Several more papers discuss specific research and programmatic work around HIV-based HIV prevention in the countries of Asia and the Pacific. Thailand has been internationally perceived as a country that has made significant strides in the management of the HIV/AIDS epidemic and has been acknowledged for its leadership in providing access to ARVs for treatment. The paper by Van Griensven and colleagues offers a unique review of the broad spectrum of research conducted in Thailand, which hosted several completed international Phase II and III HIV prevention trials, as well as four of its own.19 The reader will also find the description of a model research environment, rigorous research methods and valuable evidence generated in Thailand, which makes its contribution to global ARV-based prevention so exceptional. The commentary by Dallabetta et al.20 provides an example of work conducted in the region, namely the work of the Avahan project in India, in building a broad programmatic base for HIV prevention in six states of the second most populous country in the region. In the current resource-constrained environment, the success of new biomedical prevention approaches will depend on their cost-effectiveness and the use of the existing structures and services for reaching out to the key populations at risk. The Avahan project has already established such a foundation.

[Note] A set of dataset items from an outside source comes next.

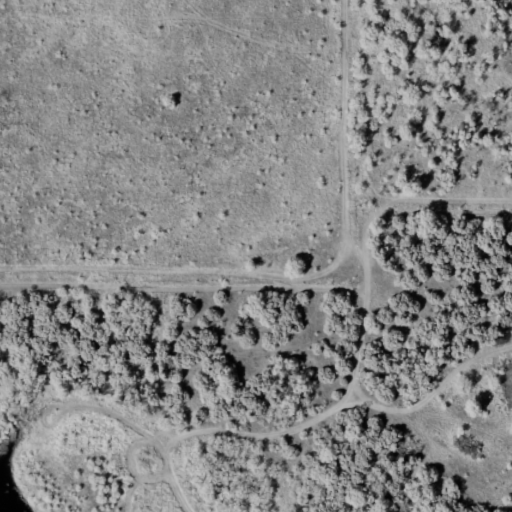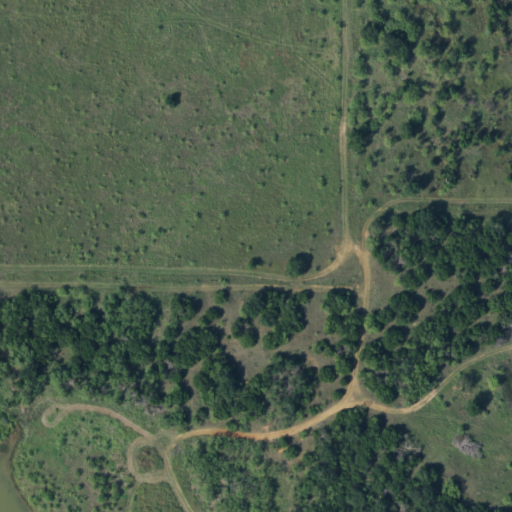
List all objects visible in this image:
road: (255, 410)
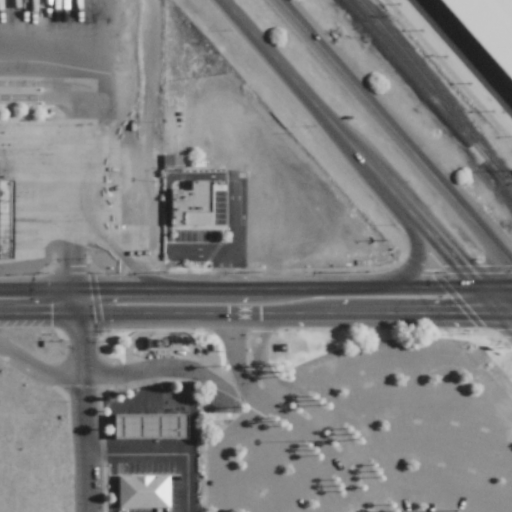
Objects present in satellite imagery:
road: (108, 8)
building: (486, 30)
road: (54, 42)
railway: (413, 66)
railway: (427, 95)
road: (394, 133)
road: (366, 164)
building: (190, 204)
building: (5, 211)
road: (234, 238)
road: (415, 254)
traffic signals: (474, 287)
road: (256, 288)
traffic signals: (74, 289)
traffic signals: (77, 313)
road: (256, 313)
traffic signals: (498, 314)
road: (77, 316)
road: (257, 355)
road: (399, 361)
road: (231, 365)
road: (160, 370)
road: (38, 374)
road: (346, 409)
building: (149, 425)
road: (85, 443)
road: (222, 443)
road: (382, 446)
road: (163, 454)
road: (414, 483)
building: (142, 491)
road: (374, 510)
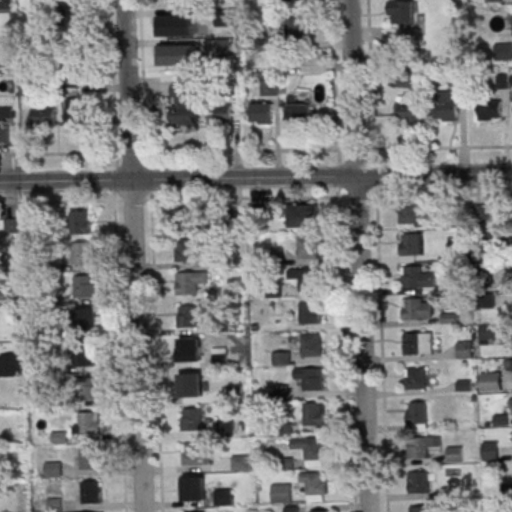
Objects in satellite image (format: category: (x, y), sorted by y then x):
building: (74, 13)
building: (403, 15)
building: (296, 28)
building: (185, 31)
building: (505, 51)
building: (73, 77)
building: (405, 77)
building: (271, 87)
road: (354, 88)
building: (446, 106)
building: (412, 108)
building: (491, 109)
building: (76, 110)
building: (220, 112)
building: (261, 112)
building: (300, 113)
building: (183, 114)
building: (43, 115)
road: (440, 146)
road: (357, 148)
road: (244, 150)
road: (102, 152)
road: (133, 152)
road: (40, 153)
road: (256, 178)
road: (441, 192)
road: (358, 194)
road: (249, 197)
road: (137, 199)
road: (63, 200)
building: (482, 212)
building: (303, 215)
building: (414, 215)
building: (189, 218)
building: (81, 221)
building: (411, 244)
building: (309, 246)
building: (187, 248)
building: (83, 252)
road: (136, 255)
building: (306, 277)
building: (417, 277)
building: (190, 281)
building: (85, 285)
building: (418, 308)
building: (310, 312)
building: (190, 316)
building: (87, 317)
building: (419, 342)
building: (312, 344)
road: (363, 344)
building: (190, 349)
building: (464, 349)
building: (87, 354)
building: (220, 355)
building: (282, 357)
building: (2, 363)
building: (311, 377)
building: (416, 377)
building: (491, 381)
building: (193, 384)
building: (87, 388)
building: (314, 414)
building: (417, 415)
building: (192, 418)
building: (89, 422)
building: (421, 446)
building: (312, 449)
building: (491, 450)
building: (198, 453)
building: (454, 453)
building: (89, 457)
building: (54, 468)
building: (419, 481)
building: (315, 485)
building: (196, 489)
building: (92, 491)
building: (281, 492)
building: (424, 508)
building: (320, 510)
building: (195, 511)
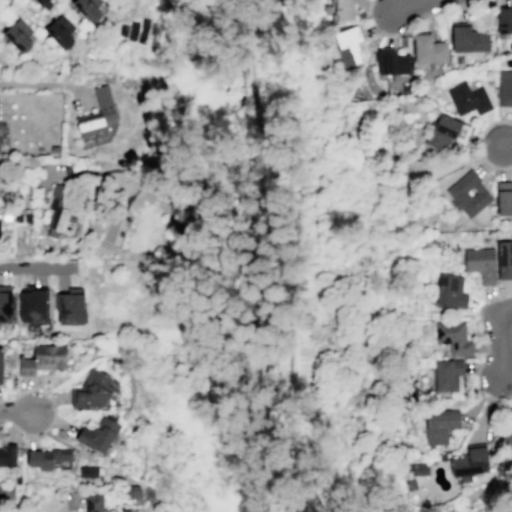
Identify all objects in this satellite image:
road: (245, 1)
building: (40, 2)
building: (42, 2)
road: (3, 3)
road: (409, 6)
building: (89, 8)
building: (87, 9)
road: (36, 10)
road: (247, 10)
building: (341, 10)
building: (339, 11)
road: (22, 15)
road: (255, 15)
building: (504, 19)
building: (504, 22)
building: (60, 31)
building: (60, 31)
building: (17, 34)
building: (18, 35)
building: (467, 39)
building: (468, 39)
building: (347, 45)
building: (347, 45)
building: (428, 49)
building: (428, 49)
building: (390, 61)
building: (392, 62)
road: (77, 73)
road: (53, 84)
building: (505, 87)
building: (505, 88)
building: (467, 98)
building: (467, 98)
building: (96, 115)
building: (98, 119)
building: (442, 132)
building: (442, 132)
road: (478, 141)
road: (506, 142)
building: (468, 193)
building: (468, 194)
building: (503, 198)
building: (504, 198)
building: (61, 213)
building: (59, 214)
road: (296, 252)
building: (504, 259)
building: (504, 260)
building: (480, 263)
building: (480, 263)
road: (35, 268)
building: (450, 292)
building: (450, 292)
building: (5, 304)
building: (33, 304)
building: (33, 304)
building: (5, 307)
building: (69, 307)
building: (71, 307)
road: (497, 336)
building: (453, 337)
building: (454, 338)
building: (42, 359)
building: (43, 359)
building: (0, 363)
building: (1, 364)
building: (446, 374)
building: (447, 374)
building: (91, 389)
building: (92, 391)
road: (480, 396)
road: (485, 397)
road: (502, 398)
road: (488, 406)
road: (16, 412)
building: (510, 414)
building: (439, 424)
building: (439, 425)
building: (508, 431)
building: (96, 434)
building: (97, 434)
building: (7, 454)
building: (7, 454)
building: (46, 458)
building: (46, 458)
road: (301, 459)
building: (469, 462)
building: (469, 463)
building: (407, 466)
building: (419, 468)
building: (419, 469)
building: (88, 471)
building: (88, 471)
building: (410, 484)
building: (135, 494)
building: (93, 503)
building: (98, 504)
road: (68, 507)
building: (123, 510)
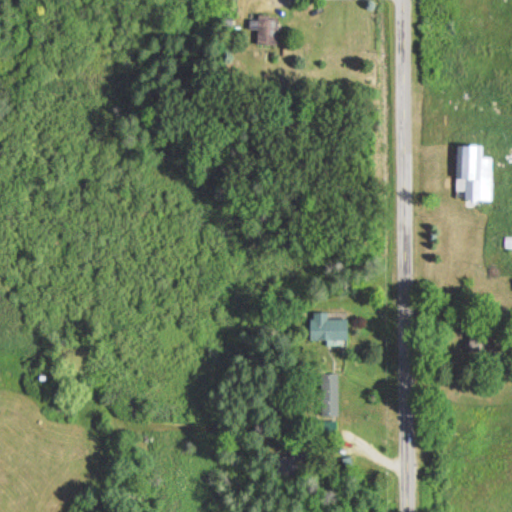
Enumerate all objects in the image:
building: (269, 32)
building: (476, 172)
road: (406, 256)
building: (331, 328)
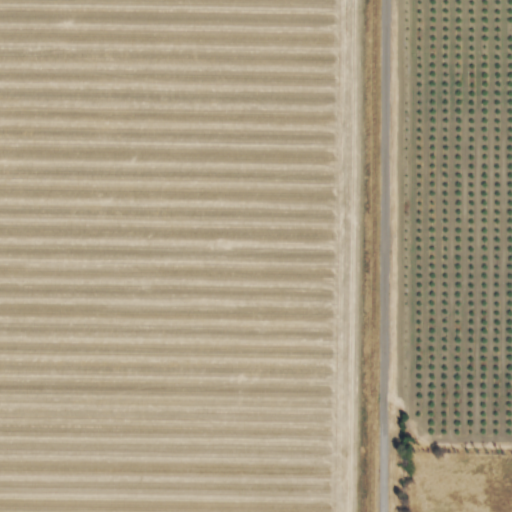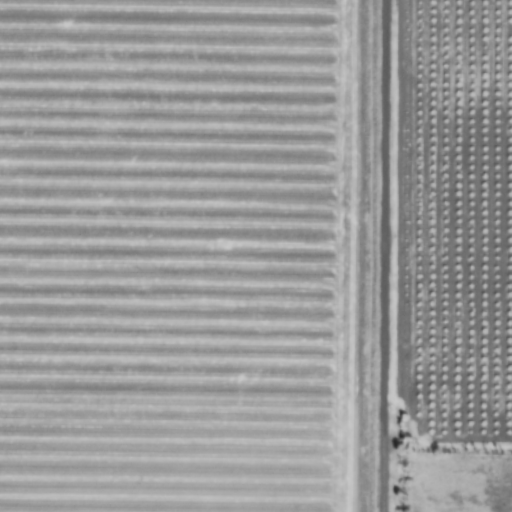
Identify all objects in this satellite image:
road: (379, 256)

As to the implementation of biomedical prevention approaches, there is still important work to be done to make good prevention strategies work. Countries in the region have committed to scaling up treatment and prevention, and are considering the introduction of biomedical prevention approaches in their HIV prevention strategies. However, to address the epidemic better and successfully introduce new prevention strategies, the Asia-Pacific region needs to reassess its HIV response, past and present. Key populations are central to the spread of HIV in the region,21 and their needs for treatment and prevention should be recognised. Some countries in the region require changes in the social environment to decriminalise homosexuality, drug use and sex work.22 In many countries, stigma and discrimination impede effective HIV responses, and changes in laws and policies will be required to protect people living with and at high risk for HIV.23 Many countries have yet to take advantage of interventions that have already been proven effective (for example, structural interventions like harm reduction and opioid substitution therapy for people who use drugs).24 Overall, more country ownership of the epidemics and their own financing of treatment and prevention programs are imperative for sustained HIV prevention success, as the assistance of international donors is starting to scale down.25
Dear reader, whether you live in Asia and the Pacific, are a guest to the region or a are citizen of the global village, we hope that this special issue of Sexual Health offers you new insights about the advances in biomedical prevention globally, and provides a stimulating overview of its present and future in the Asia-Pacific region.